Mills' camp proposes that domestic violence is more complex than men's attitudes, that perpetrators often act out of a feeling of powerlessness, but they can change. Mills, once a domestic abuse victim herself, says that many couples in violent relationships want to stay together. A "transformative" approach, focused on growth and healing, is best, she said.

"The hair-raising part is that many couples do stay together," Mills said. "We can will it to be different, but I'm a realist."

On this day, nobody needed to win. "It was so much less about fighting ideologically," said participant Yael Shy, an attorney who works with Mills. "People get tired of working in their little corners. The conference underlined that nobody has all the answers."

The roots of the conference go back to 2009 when Gault and JFCS' Betsy Sitkoff traveled to New York to learn more about Mills' work. From those conversations, and decades of research from the Duluth Model, they developed "The Family Transformation Model."

"We now have shelters, huge intervention systems in place, and police and prosecutors who take this issue very seriously," Gault said. The Transformation Model is about taking the next step, he said, allowing people to face their flaws and change.

"The greatest level of accountability," Gault said, "is to yourself."

We're not singing kumbaya yet. Paymar maintains "pretty fundamental disagreements" with Mills.

"Men who batter must give up their sense of entitlement if they ever want a healthy and egalitarian relationship with a woman," he said. "I'll still challenge her assumptions, such as that victims share responsibility for the violence, but I think we can find places where we agree."

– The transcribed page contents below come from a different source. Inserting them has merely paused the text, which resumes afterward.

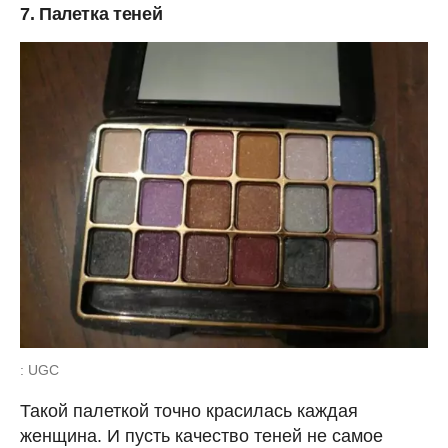
7. Палетка теней
: UGC
Такой палеткой точно красилась каждая
женщина. И пусть качество теней не самое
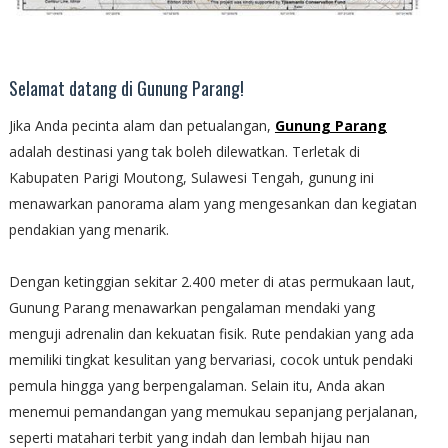
Selamat datang di Gunung Parang!
Jika Anda pecinta alam dan petualangan,
Gunung Parang
adalah destinasi yang tak boleh dilewatkan. Terletak di
Kabupaten Parigi Moutong, Sulawesi Tengah, gunung ini
menawarkan panorama alam yang mengesankan dan kegiatan
pendakian yang menarik.
Dengan ketinggian sekitar 2.400 meter di atas permukaan laut,
Gunung Parang menawarkan pengalaman mendaki yang
menguji adrenalin dan kekuatan fisik. Rute pendakian yang ada
memiliki tingkat kesulitan yang bervariasi, cocok untuk pendaki
pemula hingga yang berpengalaman. Selain itu, Anda akan
menemui pemandangan yang memukau sepanjang perjalanan,
seperti matahari terbit yang indah dan lembah hijau nan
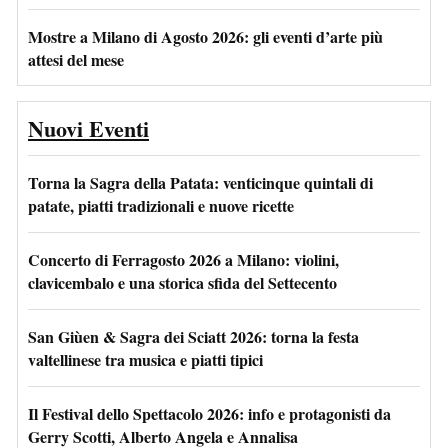
Mostre a Milano di Agosto 2026: gli eventi d’arte più
attesi del mese
Nuovi Eventi
Torna la Sagra della Patata: venticinque quintali di
patate, piatti tradizionali e nuove ricette
Concerto di Ferragosto 2026 a Milano: violini,
clavicembalo e una storica sfida del Settecento
San Giùen & Sagra dei Sciatt 2026: torna la festa
valtellinese tra musica e piatti tipici
Il Festival dello Spettacolo 2026: info e protagonisti da
Gerry Scotti, Alberto Angela e Annalisa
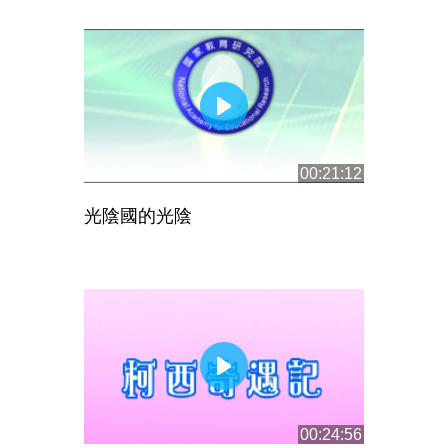
00:21:12
光陰國的光陰
00:24:56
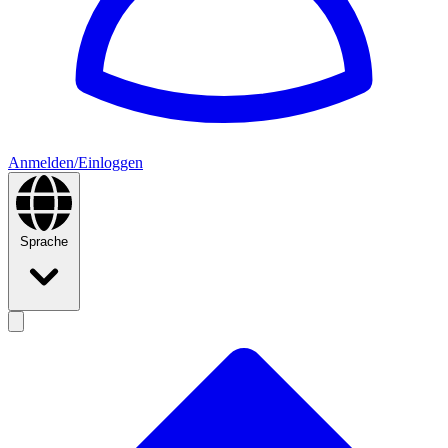
Anmelden/Einloggen
Sprache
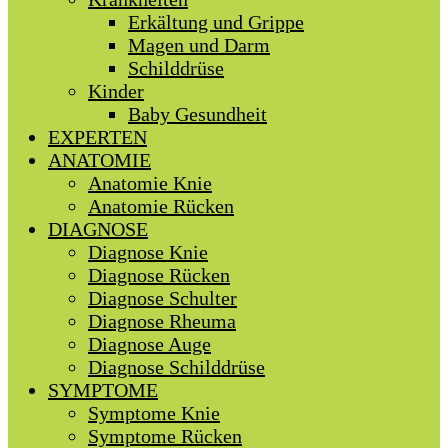
Erkältung und Grippe
Magen und Darm
Schilddrüse
Kinder
Baby Gesundheit
EXPERTEN
ANATOMIE
Anatomie Knie
Anatomie Rücken
DIAGNOSE
Diagnose Knie
Diagnose Rücken
Diagnose Schulter
Diagnose Rheuma
Diagnose Auge
Diagnose Schilddrüse
SYMPTOME
Symptome Knie
Symptome Rücken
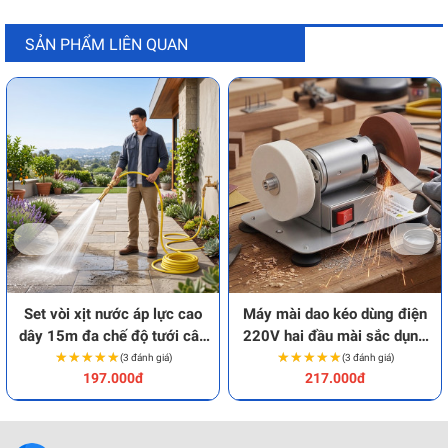
SẢN PHẨM LIÊN QUAN
Set vòi xịt nước áp lực cao
Máy mài dao kéo dùng điện
dây 15m đa chế độ tưới cây
220V hai đầu mài sắc dụng
★★★★★
★★★★★
rửa xe
★★★★★
★★★★★
cụ
(3 đánh giá)
(3 đánh giá)
197.000đ
217.000đ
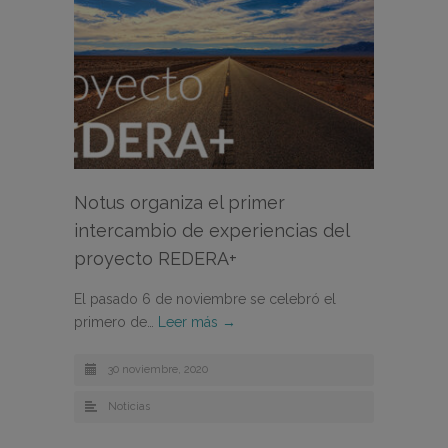
Notus organiza el primer
intercambio de experiencias del
proyecto REDERA+
El pasado 6 de noviembre se celebró el
primero de…
Leer más →
30 noviembre, 2020
Noticias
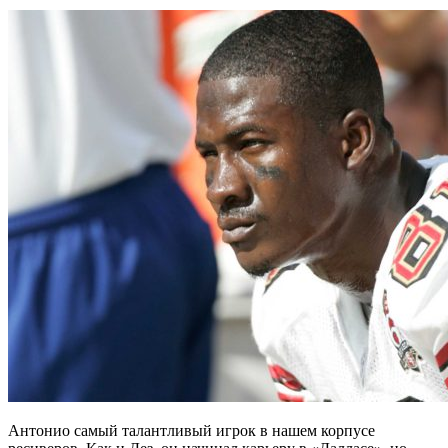
Антонио самый талантливый игрок в нашем корпусе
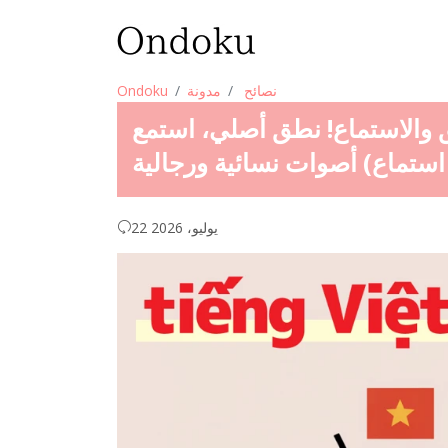
نصائح
مدونة
Ondoku
طق والاستماع! نطق أصلي، استمع
22 يوليو، 2026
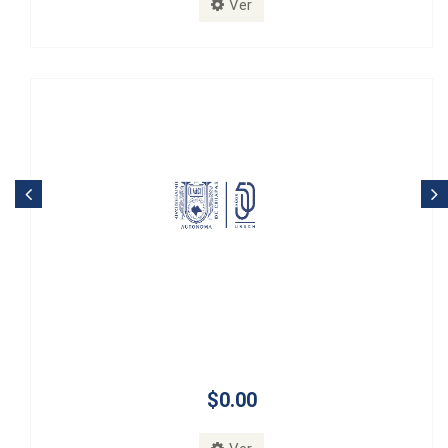
Ver
$0.00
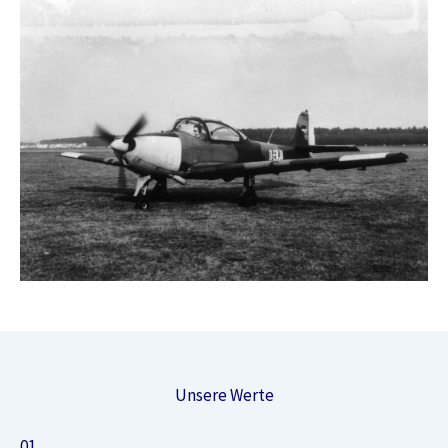
Unsere Werte
01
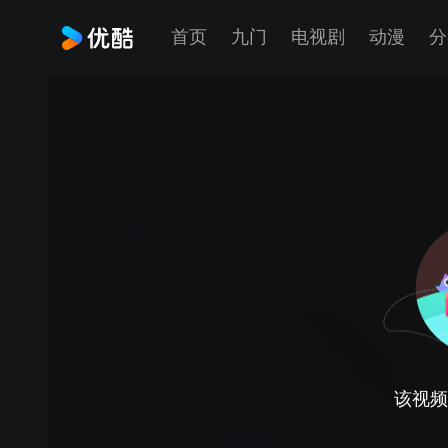
首页
九门
电视剧
动漫
分
该视频正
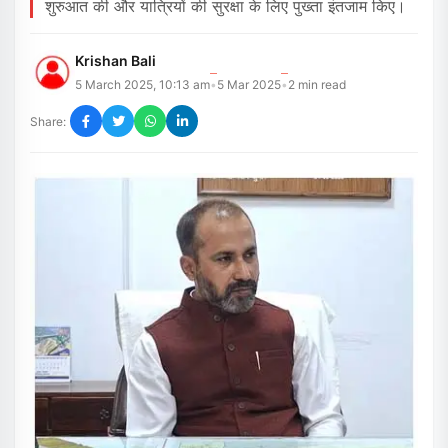
शुरुआत की और यात्रियों की सुरक्षा के लिए पुख्ता इंतजाम किए।
Krishan Bali
5 March 2025, 10:13 am
5 Mar 2025
2
min read
•
•
Share:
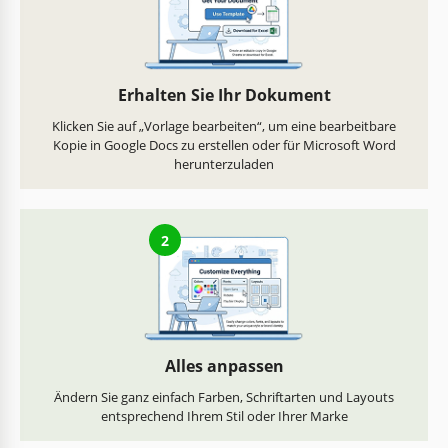
Erhalten Sie Ihr Dokument
Klicken Sie auf „Vorlage bearbeiten“, um eine bearbeitbare
Kopie in Google Docs zu erstellen oder für Microsoft Word
herunterzuladen
2
Alles anpassen
Ändern Sie ganz einfach Farben, Schriftarten und Layouts
entsprechend Ihrem Stil oder Ihrer Marke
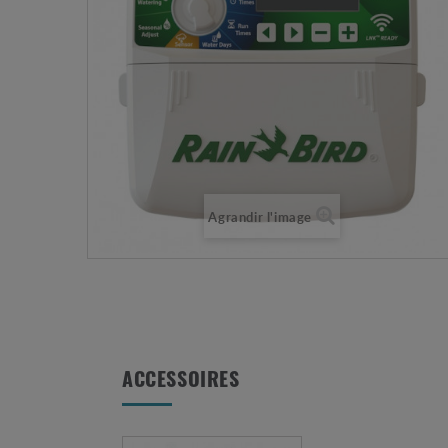
Agrandir l'image
ACCESSOIRES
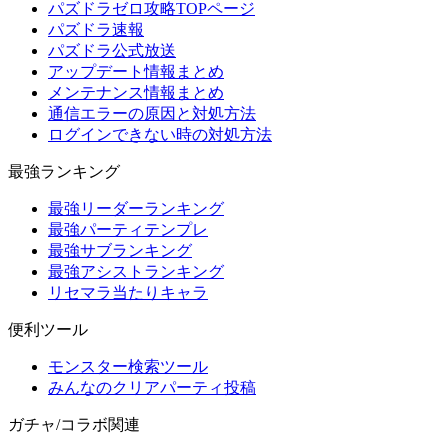
パズドラゼロ攻略TOPページ
パズドラ速報
パズドラ公式放送
アップデート情報まとめ
メンテナンス情報まとめ
通信エラーの原因と対処方法
ログインできない時の対処方法
最強ランキング
最強リーダーランキング
最強パーティテンプレ
最強サブランキング
最強アシストランキング
リセマラ当たりキャラ
便利ツール
モンスター検索ツール
みんなのクリアパーティ投稿
ガチャ/コラボ関連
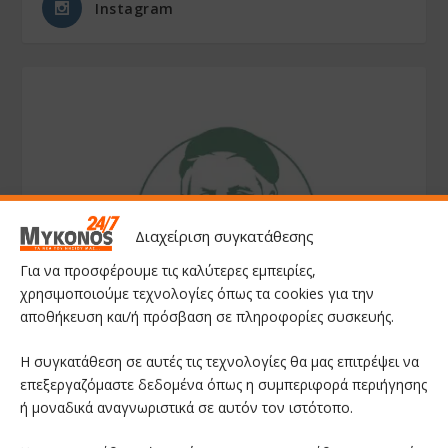
Instagram
Διαχείριση συγκατάθεσης
Για να προσφέρουμε τις καλύτερες εμπειρίες,
χρησιμοποιούμε τεχνολογίες όπως τα cookies για την
αποθήκευση και/ή πρόσβαση σε πληροφορίες συσκευής.
Η συγκατάθεση σε αυτές τις τεχνολογίες θα μας επιτρέψει να
επεξεργαζόμαστε δεδομένα όπως η συμπεριφορά περιήγησης
ή μοναδικά αναγνωριστικά σε αυτόν τον ιστότοπο.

Mills said that, "Michael's voice keeps all of us honest. He reminds us of the significant difficulties presented to us, particularly the dangers [to victims]." Mostly, Mills is grateful to Minnesota, with its "long history of innovation" in the field. "You're the place of many firsts."

Another first occurred last week. An essential conversation began between two sides wanting the same goal. In our continuing quest to keep families safe, let's keep the dialogue open.